Lochbihler: Wir haben wiederholt kritisiert, dass es zu Abschiebungen in Länder kommt, in denen die Menschen nicht sicher sind. Wir haben kritisiert, dass es immer wieder Fälle gibt, wo Polizisten exzessiv Gewalt anwenden und dass man nicht ausreichend präventiv dagegen vorgeht. Natürlich gibt es auch Rassismus. Und ganz intensiv haben wir die deutsche Regierung kritisiert für ihre Mitverantwortung bei Menschenrechtsverletzungen im Antiterrorkampf, die es ja auch in unserem Land gegeben hat.
Sie sind seit 1999 Generalsekretärin, wollen Ihr Amt jedoch im nächsten Jahr aufgeben, zugunsten einer Kandidatur für das Europaparlament für Bündnis90/Die Grünen. Welches Fazit ziehen Sie nach fast zehn Jahren in diesem Amt? Was haben Sie bewirken können?

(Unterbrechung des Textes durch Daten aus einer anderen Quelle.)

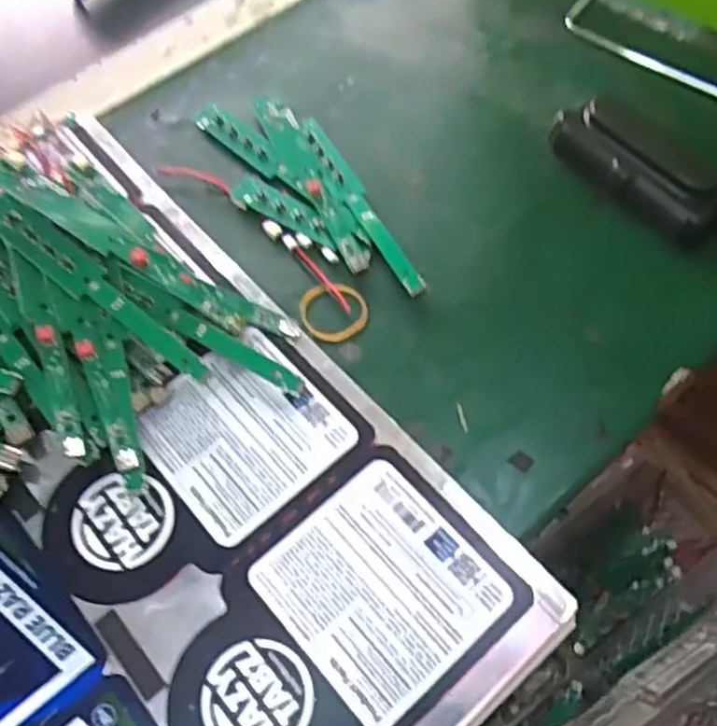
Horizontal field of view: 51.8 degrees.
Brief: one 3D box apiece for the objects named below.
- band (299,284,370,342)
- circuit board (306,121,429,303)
[{"bbox_3d":[-0.012,-0.026,0.380,0.035,0.005,0.034,2,62,2],"label":"band"},{"bbox_3d":[-0.001,-0.090,0.407,0.016,0.004,0.135,-25,64,-12],"label":"circuit board"}]

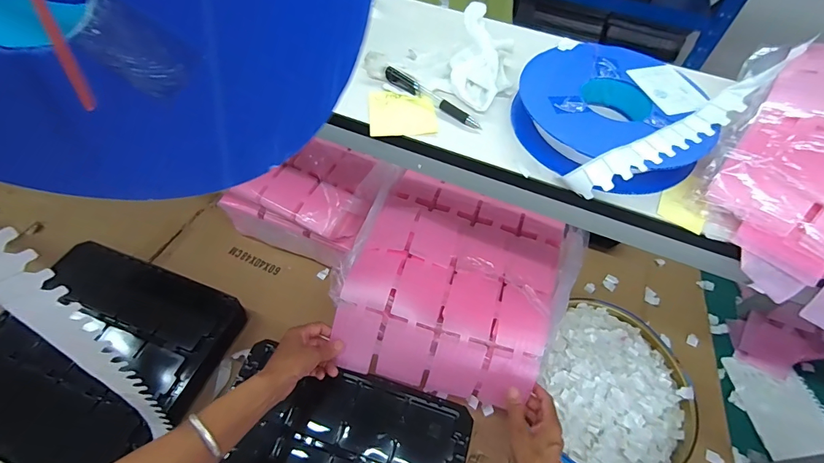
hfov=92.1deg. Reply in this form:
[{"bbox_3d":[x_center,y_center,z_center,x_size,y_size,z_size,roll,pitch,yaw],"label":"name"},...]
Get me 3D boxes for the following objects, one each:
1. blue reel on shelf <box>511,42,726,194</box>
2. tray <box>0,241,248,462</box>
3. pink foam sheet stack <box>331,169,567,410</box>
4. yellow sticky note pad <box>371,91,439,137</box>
[{"bbox_3d":[0.221,-0.131,0.443,0.195,0.045,0.205,2,55,-2],"label":"blue reel on shelf"},{"bbox_3d":[-0.552,0.208,0.689,0.384,0.064,0.348,17,56,9],"label":"tray"},{"bbox_3d":[0.076,0.071,0.669,0.333,0.082,0.373,18,56,9],"label":"pink foam sheet stack"},{"bbox_3d":[-0.010,-0.137,0.463,0.076,0.006,0.070,-2,55,-5],"label":"yellow sticky note pad"}]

Lochbihler: Ein Vielfaches an Hilfestellungen und Erleichterungen für einzelne Opfer von Menschenrechtsverletzungen. Das ist auch das, was einen am meisten motiviert. Die schlimmsten Rückschritte waren mit den Attentaten am 11. September 2001 zu verzeichnen. Eine Zeitlang hieß es danach auch in Deutschland: An die Opfer denkt keiner, wir müssen Folter im Ausnahmefall wieder zulassen, ohne es Folter zu nennen. Wir haben jedoch immer gesagt: Es darf im Antiterrorkampf keine Menschenrechtsverletzungen geben. Und wenn ich jetzt schaue, ist die Gefahr nicht gebannt – das ist immer ein Prozess -, aber es wird schon viel vernunftbezogener und menschenrechtsorientierter argumentiert als noch vor drei Jahren.

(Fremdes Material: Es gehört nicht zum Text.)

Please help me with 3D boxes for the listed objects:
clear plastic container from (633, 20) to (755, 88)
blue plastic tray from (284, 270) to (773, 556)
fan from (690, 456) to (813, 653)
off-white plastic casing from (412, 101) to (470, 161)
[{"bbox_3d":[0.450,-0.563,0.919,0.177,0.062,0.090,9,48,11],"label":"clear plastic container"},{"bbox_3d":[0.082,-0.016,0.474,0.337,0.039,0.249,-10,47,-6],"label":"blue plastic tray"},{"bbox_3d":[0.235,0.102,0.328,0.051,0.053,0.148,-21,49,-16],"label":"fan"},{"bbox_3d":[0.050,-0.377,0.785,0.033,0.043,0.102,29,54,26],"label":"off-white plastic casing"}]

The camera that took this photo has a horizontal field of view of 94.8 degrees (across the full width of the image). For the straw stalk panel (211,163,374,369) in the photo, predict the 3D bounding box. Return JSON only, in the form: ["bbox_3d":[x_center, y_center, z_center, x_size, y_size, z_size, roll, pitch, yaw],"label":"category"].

42 Prozent der Deutschen können laut einer Umfrage vom Mai kein einziges Menschenrecht benennen. Was schließen Sie daraus?

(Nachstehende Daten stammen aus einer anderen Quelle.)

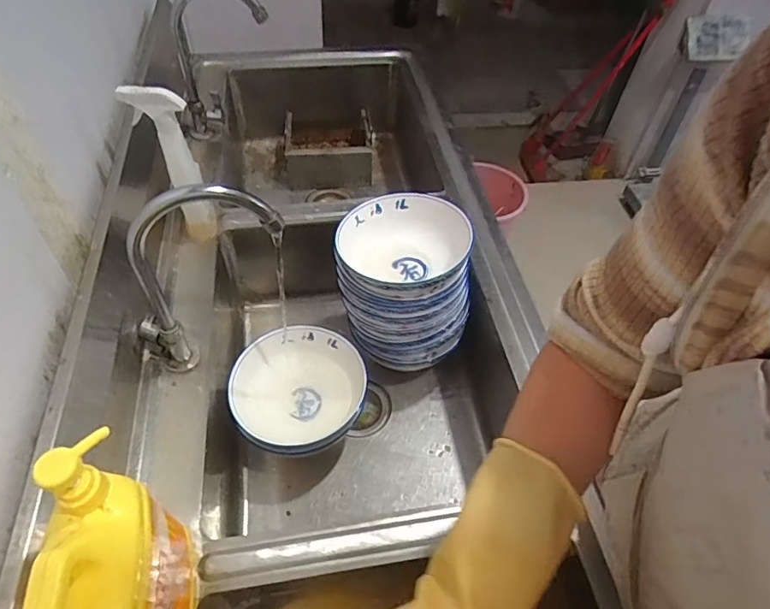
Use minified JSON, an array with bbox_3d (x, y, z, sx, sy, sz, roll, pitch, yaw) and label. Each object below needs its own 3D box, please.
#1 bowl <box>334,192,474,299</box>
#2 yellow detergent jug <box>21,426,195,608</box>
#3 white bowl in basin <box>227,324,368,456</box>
[{"bbox_3d":[0.026,-0.080,0.768,0.184,0.072,0.189,3,50,-3],"label":"bowl"},{"bbox_3d":[-0.206,0.217,0.406,0.072,0.203,0.155,-6,51,-10],"label":"yellow detergent jug"},{"bbox_3d":[-0.132,0.134,0.784,0.178,0.087,0.193,3,50,-3],"label":"white bowl in basin"}]

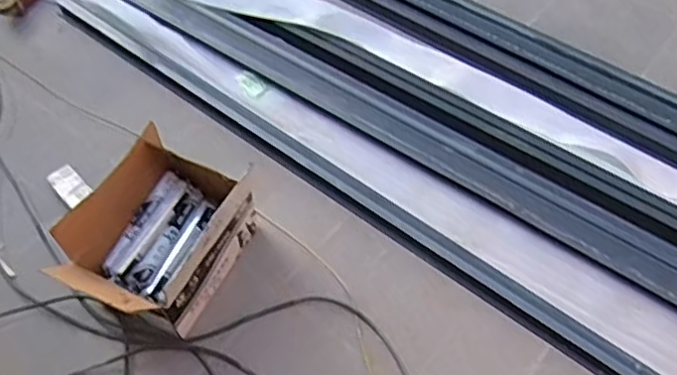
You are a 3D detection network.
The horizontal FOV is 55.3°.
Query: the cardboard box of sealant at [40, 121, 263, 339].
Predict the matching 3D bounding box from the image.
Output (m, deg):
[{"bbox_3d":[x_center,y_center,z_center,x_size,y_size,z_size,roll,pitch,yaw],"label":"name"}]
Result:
[{"bbox_3d":[-0.432,0.129,1.544,0.302,0.278,0.443,27,59,18],"label":"cardboard box of sealant"}]

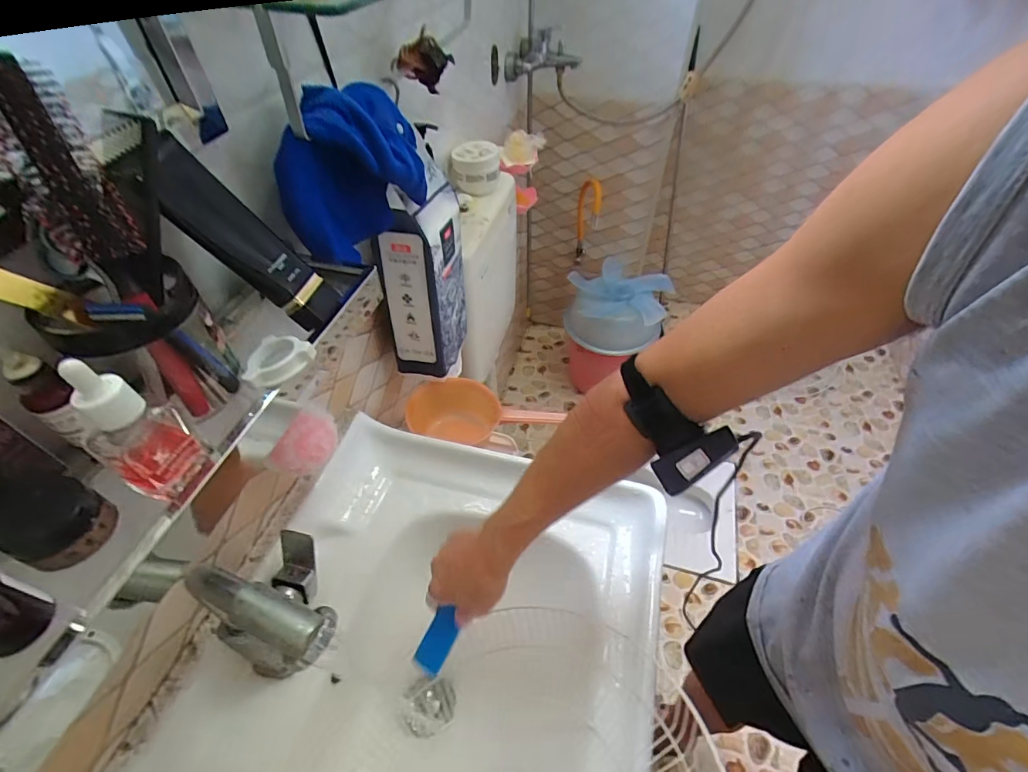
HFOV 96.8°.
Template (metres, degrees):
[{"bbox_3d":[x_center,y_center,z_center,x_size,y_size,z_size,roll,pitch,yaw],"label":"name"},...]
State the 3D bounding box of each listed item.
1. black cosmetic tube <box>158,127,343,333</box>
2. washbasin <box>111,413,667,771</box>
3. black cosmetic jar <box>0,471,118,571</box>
[{"bbox_3d":[-0.209,-0.115,0.364,0.029,0.155,0.047,-18,41,29],"label":"black cosmetic tube"},{"bbox_3d":[-0.095,0.349,0.507,0.448,0.161,0.575,11,49,11],"label":"washbasin"},{"bbox_3d":[-0.264,0.077,0.262,0.041,0.033,0.045,-1,48,1],"label":"black cosmetic jar"}]

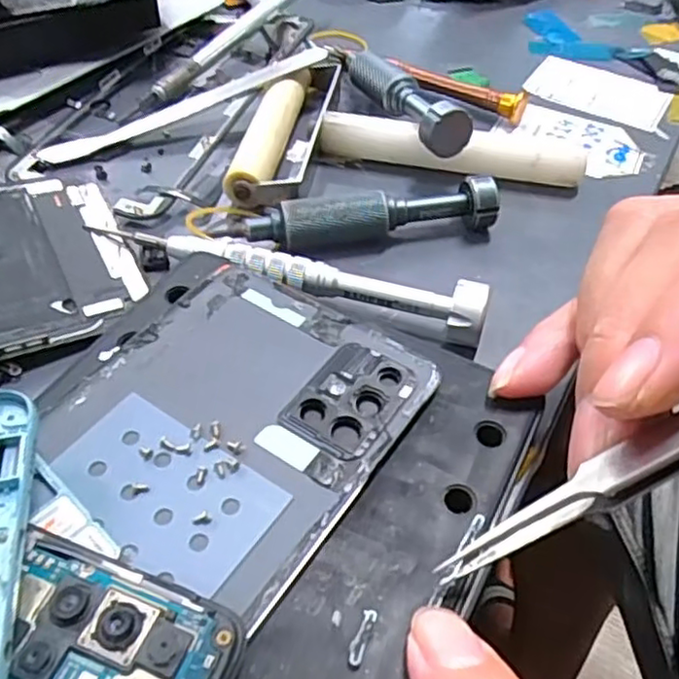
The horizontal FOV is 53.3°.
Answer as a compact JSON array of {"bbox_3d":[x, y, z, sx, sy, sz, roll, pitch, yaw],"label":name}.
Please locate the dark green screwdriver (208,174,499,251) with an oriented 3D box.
[{"bbox_3d":[0.006,-0.042,0.225,0.092,0.016,0.017,-3,48,-4],"label":"dark green screwdriver"}]

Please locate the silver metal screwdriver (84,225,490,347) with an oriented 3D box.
[{"bbox_3d":[-0.019,-0.020,0.204,0.124,0.015,0.013,13,49,10],"label":"silver metal screwdriver"}]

Lochbihler: Ich schließe daraus, dass auf Länderebene mehr im Unterricht und außerschulisch getan werden muss, so dass Menschenrechtswissen in die Jugend- und Schülerarbeit einfließt. Ich schließe daraus zudem, dass wir – wir sind ja eine Mitgliederorganisation – noch viel mehr darüber informieren müssen. Aber ich denke, es ist auch gut, dass viele Menschen bei uns in der Mehrheitsgesellschaft keine konkreten Erfahrungen mit Menschenrechtsverletzungen haben und deshalb auch weniger darüber wissen. Ich denke, man muss seine Rechte kennen, um dafür kämpfen zu können.